• TASK ITEM: Wherever a line holds the word "chatapp", copy that line from the data.

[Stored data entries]
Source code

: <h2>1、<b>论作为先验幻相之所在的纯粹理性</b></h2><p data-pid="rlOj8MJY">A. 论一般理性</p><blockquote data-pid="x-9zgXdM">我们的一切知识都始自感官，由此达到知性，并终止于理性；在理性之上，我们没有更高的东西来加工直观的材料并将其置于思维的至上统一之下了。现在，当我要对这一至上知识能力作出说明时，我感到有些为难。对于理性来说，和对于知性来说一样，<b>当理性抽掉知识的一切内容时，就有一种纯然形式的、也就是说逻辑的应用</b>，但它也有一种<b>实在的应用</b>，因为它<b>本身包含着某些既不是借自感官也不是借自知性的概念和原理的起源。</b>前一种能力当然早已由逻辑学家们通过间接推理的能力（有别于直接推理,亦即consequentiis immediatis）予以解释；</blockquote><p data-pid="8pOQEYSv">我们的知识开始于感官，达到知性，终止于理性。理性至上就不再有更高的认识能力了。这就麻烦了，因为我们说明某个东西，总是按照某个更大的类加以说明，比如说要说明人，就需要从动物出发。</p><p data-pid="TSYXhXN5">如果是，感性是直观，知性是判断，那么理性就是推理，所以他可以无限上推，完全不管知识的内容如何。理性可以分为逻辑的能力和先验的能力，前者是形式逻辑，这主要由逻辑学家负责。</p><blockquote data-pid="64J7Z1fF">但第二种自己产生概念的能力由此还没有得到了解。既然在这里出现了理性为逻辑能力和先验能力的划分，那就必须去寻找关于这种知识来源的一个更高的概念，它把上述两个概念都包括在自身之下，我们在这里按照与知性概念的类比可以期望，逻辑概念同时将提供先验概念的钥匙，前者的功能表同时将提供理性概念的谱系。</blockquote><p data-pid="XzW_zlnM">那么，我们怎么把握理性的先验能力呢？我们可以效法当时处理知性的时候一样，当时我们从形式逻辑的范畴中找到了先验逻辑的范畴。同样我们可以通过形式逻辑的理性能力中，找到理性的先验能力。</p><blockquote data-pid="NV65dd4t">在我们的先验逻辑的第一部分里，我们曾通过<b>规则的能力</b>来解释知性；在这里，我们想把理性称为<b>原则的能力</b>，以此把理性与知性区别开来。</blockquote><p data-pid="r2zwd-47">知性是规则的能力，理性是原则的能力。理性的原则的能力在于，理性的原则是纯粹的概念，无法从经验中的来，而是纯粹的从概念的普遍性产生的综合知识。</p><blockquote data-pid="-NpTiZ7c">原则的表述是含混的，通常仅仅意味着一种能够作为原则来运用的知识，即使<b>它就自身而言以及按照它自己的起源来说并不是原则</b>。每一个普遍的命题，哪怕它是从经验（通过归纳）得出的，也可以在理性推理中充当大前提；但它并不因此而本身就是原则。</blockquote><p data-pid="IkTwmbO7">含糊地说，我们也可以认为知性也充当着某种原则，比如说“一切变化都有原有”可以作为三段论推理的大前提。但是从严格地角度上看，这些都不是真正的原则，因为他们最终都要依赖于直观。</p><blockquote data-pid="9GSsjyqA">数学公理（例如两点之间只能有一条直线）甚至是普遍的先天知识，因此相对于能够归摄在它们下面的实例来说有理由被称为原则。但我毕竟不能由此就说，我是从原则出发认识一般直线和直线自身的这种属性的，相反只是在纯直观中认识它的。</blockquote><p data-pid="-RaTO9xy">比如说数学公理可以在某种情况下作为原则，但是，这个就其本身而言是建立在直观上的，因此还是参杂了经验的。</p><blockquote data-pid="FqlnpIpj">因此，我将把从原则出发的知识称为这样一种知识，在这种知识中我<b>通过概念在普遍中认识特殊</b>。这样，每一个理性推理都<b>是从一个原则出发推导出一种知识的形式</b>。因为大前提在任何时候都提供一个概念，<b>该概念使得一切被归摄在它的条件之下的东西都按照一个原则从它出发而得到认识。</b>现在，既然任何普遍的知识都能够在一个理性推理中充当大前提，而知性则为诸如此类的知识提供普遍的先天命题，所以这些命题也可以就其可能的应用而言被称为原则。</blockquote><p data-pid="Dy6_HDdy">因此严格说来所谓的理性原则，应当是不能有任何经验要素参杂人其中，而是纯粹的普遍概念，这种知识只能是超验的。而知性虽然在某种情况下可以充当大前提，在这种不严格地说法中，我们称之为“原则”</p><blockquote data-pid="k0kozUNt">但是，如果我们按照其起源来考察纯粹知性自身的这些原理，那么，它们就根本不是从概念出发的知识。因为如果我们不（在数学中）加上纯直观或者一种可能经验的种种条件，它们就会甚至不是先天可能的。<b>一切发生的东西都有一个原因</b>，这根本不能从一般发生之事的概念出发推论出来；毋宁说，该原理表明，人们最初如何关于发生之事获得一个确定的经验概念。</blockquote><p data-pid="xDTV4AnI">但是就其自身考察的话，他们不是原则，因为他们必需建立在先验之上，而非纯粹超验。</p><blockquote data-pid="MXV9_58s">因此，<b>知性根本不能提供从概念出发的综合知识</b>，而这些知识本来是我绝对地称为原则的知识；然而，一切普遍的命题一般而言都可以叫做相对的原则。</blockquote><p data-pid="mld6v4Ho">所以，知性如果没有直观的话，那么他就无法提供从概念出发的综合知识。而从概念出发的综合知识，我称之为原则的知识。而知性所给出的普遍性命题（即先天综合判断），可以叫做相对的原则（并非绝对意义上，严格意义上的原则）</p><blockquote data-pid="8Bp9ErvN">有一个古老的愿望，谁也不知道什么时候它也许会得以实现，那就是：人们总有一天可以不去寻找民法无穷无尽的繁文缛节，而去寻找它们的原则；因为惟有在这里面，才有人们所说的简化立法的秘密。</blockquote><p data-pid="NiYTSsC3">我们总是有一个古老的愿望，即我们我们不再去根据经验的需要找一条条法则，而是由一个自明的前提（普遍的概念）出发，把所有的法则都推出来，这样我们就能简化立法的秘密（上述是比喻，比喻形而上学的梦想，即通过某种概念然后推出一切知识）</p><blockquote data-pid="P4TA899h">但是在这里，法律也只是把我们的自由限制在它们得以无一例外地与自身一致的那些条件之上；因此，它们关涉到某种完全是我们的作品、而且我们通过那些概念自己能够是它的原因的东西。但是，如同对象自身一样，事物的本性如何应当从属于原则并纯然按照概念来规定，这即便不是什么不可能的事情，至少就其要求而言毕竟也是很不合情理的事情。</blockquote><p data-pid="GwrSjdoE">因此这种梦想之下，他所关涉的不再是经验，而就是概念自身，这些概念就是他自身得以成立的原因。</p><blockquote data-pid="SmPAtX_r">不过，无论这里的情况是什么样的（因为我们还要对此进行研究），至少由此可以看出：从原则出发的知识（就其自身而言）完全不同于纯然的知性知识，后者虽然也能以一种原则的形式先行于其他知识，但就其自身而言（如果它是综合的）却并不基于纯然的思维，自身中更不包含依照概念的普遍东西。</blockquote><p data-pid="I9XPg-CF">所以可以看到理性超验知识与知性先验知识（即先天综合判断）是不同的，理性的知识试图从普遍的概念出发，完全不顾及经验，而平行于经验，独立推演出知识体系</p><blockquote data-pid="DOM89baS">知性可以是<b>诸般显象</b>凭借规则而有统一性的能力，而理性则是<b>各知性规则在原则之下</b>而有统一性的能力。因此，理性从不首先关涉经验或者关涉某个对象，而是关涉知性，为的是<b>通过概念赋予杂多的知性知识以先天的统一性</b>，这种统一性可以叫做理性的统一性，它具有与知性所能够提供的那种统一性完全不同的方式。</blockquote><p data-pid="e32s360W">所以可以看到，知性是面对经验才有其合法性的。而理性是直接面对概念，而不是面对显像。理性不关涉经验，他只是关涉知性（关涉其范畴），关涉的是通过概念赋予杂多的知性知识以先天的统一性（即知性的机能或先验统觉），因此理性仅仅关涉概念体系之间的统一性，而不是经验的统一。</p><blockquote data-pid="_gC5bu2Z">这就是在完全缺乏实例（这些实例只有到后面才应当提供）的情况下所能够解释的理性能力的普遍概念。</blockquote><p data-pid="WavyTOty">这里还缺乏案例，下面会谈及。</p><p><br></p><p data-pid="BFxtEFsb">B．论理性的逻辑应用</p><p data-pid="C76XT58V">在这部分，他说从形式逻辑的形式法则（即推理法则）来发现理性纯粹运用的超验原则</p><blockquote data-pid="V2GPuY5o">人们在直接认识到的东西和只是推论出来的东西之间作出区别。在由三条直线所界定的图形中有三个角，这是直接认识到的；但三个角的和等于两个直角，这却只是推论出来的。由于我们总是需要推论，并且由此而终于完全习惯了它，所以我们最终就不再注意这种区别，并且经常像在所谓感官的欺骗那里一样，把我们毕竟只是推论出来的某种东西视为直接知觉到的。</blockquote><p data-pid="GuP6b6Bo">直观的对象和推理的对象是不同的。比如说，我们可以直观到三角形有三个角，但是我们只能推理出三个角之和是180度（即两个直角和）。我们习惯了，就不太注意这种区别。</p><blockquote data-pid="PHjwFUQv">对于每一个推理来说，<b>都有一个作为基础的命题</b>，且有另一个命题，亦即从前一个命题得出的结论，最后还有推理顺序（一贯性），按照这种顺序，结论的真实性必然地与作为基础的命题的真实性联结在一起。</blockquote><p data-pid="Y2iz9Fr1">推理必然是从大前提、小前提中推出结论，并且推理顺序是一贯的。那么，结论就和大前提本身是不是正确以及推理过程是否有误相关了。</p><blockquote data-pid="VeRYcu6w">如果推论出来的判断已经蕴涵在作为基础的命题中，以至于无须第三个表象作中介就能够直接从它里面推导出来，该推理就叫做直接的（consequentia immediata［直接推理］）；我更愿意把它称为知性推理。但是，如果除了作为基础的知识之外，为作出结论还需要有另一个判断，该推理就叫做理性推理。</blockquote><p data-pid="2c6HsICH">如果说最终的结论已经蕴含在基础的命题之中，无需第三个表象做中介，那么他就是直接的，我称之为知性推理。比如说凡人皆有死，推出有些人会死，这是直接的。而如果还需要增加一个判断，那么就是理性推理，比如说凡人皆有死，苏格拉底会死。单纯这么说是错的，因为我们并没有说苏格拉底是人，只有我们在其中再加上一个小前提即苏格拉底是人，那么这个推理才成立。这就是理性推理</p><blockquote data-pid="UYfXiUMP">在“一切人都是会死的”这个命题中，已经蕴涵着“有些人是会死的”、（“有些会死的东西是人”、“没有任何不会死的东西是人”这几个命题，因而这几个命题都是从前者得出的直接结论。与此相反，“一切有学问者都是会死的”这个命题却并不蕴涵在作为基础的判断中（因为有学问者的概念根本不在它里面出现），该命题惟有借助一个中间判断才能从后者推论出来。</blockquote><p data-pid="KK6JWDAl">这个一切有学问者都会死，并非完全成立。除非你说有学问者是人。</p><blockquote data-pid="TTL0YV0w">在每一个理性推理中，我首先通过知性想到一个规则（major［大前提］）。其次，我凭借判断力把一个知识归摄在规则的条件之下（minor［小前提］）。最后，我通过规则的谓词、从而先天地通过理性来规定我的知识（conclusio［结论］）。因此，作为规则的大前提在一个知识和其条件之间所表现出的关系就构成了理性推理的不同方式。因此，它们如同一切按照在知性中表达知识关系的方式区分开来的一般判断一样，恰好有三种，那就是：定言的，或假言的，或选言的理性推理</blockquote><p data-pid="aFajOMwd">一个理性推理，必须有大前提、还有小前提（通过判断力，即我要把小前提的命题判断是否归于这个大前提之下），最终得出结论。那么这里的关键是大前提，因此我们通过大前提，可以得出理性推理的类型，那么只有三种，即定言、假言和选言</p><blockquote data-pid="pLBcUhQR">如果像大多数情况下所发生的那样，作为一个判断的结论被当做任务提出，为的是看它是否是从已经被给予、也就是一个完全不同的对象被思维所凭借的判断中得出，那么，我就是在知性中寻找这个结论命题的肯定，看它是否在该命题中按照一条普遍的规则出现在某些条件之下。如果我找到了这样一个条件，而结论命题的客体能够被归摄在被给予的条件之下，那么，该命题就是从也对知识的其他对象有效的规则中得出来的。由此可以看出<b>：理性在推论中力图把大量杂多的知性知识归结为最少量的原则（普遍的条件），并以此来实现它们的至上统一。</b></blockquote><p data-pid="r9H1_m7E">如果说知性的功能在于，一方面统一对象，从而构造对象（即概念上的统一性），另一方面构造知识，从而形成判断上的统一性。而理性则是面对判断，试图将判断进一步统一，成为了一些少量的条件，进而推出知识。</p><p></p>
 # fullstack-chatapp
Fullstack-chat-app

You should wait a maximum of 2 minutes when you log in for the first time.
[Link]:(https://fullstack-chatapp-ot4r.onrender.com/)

• SOLUTION FOR THIS EXERCISE:
 # fullstack-chatapp
[Link]:(https://fullstack-chatapp-ot4r.onrender.com/)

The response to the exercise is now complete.